The records:

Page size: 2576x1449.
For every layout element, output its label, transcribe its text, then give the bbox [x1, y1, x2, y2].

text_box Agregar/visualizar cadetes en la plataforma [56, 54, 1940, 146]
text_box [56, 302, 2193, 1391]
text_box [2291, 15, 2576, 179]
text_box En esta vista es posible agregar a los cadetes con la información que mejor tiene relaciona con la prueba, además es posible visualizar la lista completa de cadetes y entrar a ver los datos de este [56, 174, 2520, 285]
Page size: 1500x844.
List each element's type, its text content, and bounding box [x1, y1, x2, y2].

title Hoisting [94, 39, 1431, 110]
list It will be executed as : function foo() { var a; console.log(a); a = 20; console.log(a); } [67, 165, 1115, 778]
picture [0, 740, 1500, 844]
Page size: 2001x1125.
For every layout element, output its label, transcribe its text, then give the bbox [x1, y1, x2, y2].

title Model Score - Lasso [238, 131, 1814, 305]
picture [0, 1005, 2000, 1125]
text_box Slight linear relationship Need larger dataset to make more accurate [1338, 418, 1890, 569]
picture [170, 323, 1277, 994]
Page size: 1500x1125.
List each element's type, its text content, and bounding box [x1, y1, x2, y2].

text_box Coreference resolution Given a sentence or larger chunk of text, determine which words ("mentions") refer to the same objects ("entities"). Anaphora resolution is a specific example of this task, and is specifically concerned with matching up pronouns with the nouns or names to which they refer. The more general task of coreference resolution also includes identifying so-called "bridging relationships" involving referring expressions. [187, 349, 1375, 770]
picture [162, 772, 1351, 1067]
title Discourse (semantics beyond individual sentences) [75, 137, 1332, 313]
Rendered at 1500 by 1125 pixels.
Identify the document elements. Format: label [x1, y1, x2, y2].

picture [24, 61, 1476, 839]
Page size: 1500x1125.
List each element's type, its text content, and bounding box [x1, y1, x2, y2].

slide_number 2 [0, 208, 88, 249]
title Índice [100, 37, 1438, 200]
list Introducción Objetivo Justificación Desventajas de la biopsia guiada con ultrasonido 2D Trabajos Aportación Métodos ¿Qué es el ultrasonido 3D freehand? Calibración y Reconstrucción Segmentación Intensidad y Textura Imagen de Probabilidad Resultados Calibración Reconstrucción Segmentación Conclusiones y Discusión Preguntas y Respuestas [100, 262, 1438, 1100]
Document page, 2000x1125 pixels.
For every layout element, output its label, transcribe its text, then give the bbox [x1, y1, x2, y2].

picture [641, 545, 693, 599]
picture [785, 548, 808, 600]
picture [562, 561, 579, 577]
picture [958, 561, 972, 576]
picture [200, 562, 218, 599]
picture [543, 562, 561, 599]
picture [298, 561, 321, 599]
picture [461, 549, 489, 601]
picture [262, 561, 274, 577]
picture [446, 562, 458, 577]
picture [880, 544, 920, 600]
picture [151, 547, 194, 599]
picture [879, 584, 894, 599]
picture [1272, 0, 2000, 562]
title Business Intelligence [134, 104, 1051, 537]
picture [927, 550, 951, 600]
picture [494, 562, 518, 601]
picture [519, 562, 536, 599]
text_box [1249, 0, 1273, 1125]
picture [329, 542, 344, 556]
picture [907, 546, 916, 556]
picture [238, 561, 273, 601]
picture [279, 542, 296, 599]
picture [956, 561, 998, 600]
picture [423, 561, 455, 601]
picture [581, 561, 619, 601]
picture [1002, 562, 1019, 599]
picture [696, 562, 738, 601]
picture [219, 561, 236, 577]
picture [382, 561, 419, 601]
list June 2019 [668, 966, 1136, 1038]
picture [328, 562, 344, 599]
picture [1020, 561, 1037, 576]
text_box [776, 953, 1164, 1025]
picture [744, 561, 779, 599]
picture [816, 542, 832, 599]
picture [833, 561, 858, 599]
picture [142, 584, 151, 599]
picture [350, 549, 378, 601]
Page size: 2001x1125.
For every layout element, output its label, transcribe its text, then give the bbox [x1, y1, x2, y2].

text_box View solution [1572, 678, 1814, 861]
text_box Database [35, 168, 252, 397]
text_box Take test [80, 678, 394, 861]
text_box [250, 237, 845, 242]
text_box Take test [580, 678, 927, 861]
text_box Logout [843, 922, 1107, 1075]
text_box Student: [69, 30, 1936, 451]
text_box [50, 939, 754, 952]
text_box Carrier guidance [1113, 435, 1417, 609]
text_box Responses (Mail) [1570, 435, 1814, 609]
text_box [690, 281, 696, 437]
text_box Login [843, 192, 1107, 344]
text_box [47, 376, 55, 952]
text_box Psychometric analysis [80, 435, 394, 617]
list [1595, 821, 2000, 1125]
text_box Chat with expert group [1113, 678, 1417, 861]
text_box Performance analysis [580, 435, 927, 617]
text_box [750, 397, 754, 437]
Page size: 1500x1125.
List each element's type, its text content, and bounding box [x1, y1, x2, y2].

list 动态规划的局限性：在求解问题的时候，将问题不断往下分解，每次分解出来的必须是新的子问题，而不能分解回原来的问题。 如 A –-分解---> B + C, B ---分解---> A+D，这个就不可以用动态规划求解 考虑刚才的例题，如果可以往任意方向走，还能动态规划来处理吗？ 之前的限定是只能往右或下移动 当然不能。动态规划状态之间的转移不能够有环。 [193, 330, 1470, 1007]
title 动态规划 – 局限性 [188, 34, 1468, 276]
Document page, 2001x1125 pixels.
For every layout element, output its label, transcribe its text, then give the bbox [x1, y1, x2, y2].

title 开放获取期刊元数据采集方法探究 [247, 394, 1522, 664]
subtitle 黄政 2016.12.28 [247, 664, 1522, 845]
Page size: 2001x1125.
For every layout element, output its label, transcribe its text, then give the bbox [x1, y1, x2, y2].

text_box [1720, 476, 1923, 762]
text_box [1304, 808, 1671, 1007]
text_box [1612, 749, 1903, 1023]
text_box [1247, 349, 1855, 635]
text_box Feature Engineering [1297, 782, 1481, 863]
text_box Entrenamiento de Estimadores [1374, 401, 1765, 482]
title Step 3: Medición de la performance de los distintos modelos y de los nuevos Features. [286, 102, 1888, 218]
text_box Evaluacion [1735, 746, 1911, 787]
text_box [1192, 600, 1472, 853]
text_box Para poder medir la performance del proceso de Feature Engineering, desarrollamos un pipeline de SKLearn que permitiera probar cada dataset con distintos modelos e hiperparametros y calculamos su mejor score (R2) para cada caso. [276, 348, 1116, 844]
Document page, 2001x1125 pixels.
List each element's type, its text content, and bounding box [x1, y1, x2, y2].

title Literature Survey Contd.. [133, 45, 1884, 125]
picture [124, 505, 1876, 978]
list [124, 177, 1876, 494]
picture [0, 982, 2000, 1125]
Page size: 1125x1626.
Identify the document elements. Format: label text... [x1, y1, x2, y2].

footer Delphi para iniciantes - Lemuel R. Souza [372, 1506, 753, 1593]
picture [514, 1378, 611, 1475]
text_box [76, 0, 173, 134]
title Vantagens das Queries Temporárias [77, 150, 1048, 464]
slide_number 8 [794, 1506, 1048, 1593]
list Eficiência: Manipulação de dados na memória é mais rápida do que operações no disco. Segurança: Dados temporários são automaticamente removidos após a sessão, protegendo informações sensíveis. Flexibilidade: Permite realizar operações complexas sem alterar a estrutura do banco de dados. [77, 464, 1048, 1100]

Task instructions: What number of lines in the records hold "pixels"? Reply with that number alone.

Finished exercise: 4